Summon facilitates the passage of secrets from the secure Conjur server into application code fully encrypted end-to-end. It was developed by the Conjur team and then released to the open source community on Github. Summon allows you to also check your secrets into source control alongside your policy as a summon file which is also written in YAML. This allows a process like a Docker Run command that would normally contain an environment variable passed at the command line to be run with reference to a summon file instead. The summon file facilitates the retrieval and parsing of the secret, injects it into any process, and disposes of it once the process is done. Cool stuff! The requirements to use Summon are simple; any language/process which accepts a variable can effectively use Summon. Summon follows a simple contract with the process calling it, it is;

  • They take one argument, the identifier of a secret (a string).
  • If retrieval is successful, they return the value on stdout with exit code 0.
  • If an error occurs, they return an error message on stderr and a non-0 exit code.

Open Source

Conjur has two offerings available, Conjur Enterprise, and an open source Conjur CE. Conjur CE is the core of Conjur Enterprise making all efforts put into building policy and establishing roles with the CE version completely transferable to the EE version.

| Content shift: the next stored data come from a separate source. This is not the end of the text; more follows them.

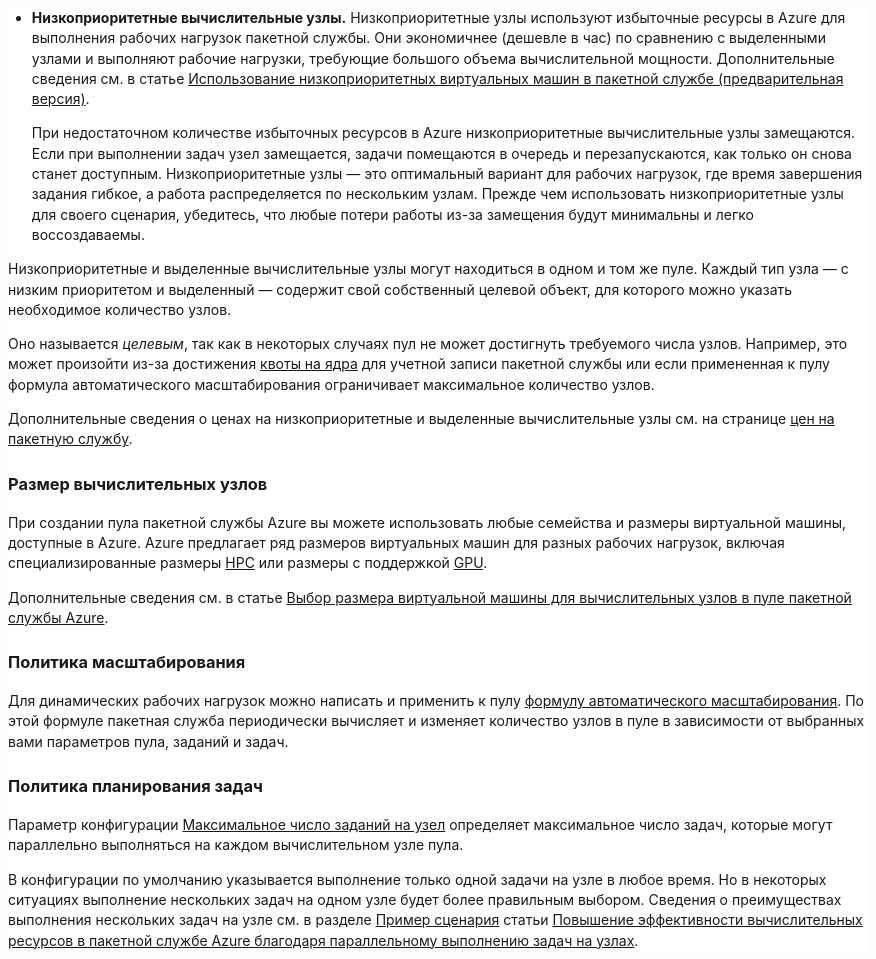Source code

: - **Низкоприоритетные вычислительные узлы.** Низкоприоритетные узлы используют избыточные ресурсы в Azure для выполнения рабочих нагрузок пакетной службы. Они экономичнее (дешевле в час) по сравнению с выделенными узлами и выполняют рабочие нагрузки, требующие большого объема вычислительной мощности. Дополнительные сведения см. в статье [Использование низкоприоритетных виртуальных машин в пакетной службе (предварительная версия)](batch-low-pri-vms.md).

    При недостаточном количестве избыточных ресурсов в Azure низкоприоритетные вычислительные узлы замещаются. Если при выполнении задач узел замещается, задачи помещаются в очередь и перезапускаются, как только он снова станет доступным. Низкоприоритетные узлы — это оптимальный вариант для рабочих нагрузок, где время завершения задания гибкое, а работа распределяется по нескольким узлам. Прежде чем использовать низкоприоритетные узлы для своего сценария, убедитесь, что любые потери работы из-за замещения будут минимальны и легко воссоздаваемы.

    
Низкоприоритетные и выделенные вычислительные узлы могут находиться в одном и том же пуле. Каждый тип узла &mdash; с низким приоритетом и выделенный &mdash; содержит свой собственный целевой объект, для которого можно указать необходимое количество узлов. 
    
Оно называется *целевым*, так как в некоторых случаях пул не может достигнуть требуемого числа узлов. Например, это может произойти из-за достижения [квоты на ядра](batch-quota-limit.md) для учетной записи пакетной службы или если примененная к пулу формула автоматического масштабирования ограничивает максимальное количество узлов.

Дополнительные сведения о ценах на низкоприоритетные и выделенные вычислительные узлы см. на странице [цен на пакетную службу](https://azure.microsoft.com/pricing/details/batch/).

### <a name="size-of-the-compute-nodes"></a>Размер вычислительных узлов

При создании пула пакетной службы Azure вы можете использовать любые семейства и размеры виртуальной машины, доступные в Azure. Azure предлагает ряд размеров виртуальных машин для разных рабочих нагрузок, включая специализированные размеры [HPC](../virtual-machines/linux/sizes-hpc.md) или размеры с поддержкой [GPU](../virtual-machines/linux/sizes-gpu.md). 

Дополнительные сведения см. в статье [Выбор размера виртуальной машины для вычислительных узлов в пуле пакетной службы Azure](batch-pool-vm-sizes.md).

### <a name="scaling-policy"></a>Политика масштабирования

Для динамических рабочих нагрузок можно написать и применить к пулу [формулу автоматического масштабирования](#scaling-compute-resources). По этой формуле пакетная служба периодически вычисляет и изменяет количество узлов в пуле в зависимости от выбранных вами параметров пула, заданий и задач.

### <a name="task-scheduling-policy"></a>Политика планирования задач

Параметр конфигурации [Максимальное число заданий на узел](batch-parallel-node-tasks.md) определяет максимальное число задач, которые могут параллельно выполняться на каждом вычислительном узле пула.

В конфигурации по умолчанию указывается выполнение только одной задачи на узле в любое время. Но в некоторых ситуациях выполнение нескольких задач на одном узле будет более правильным выбором. Сведения о преимуществах выполнения нескольких задач на узле см. в разделе [Пример сценария](batch-parallel-node-tasks.md#example-scenario) статьи [Повышение эффективности вычислительных ресурсов в пакетной службе Azure благодаря параллельному выполнению задач на узлах](batch-parallel-node-tasks.md).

Conjur CE is delivered as a container and all of the documentation necessary to build your own Conjur server and get started securing secrets in your environments is available on Github and Conjur.org. It is nice to see a major security vendor delivering an enterprise grade security product to the open source community in a meaningful way. The CyberArk/Conjur Github page also has dozens of projects, integrations, demonstrations, and really great content to get you out of the weeds quickly.

Conclusion:

The secureITsourceLABS team have been putting Conjur through the paces in our AWS lab and we have been very pleased with its ability to deliver on the promise of a friction-less security workflow without slowing down automated processes. In the future, we look forward to delivering technical demos and guides to help make DevSecOps workflows a reality.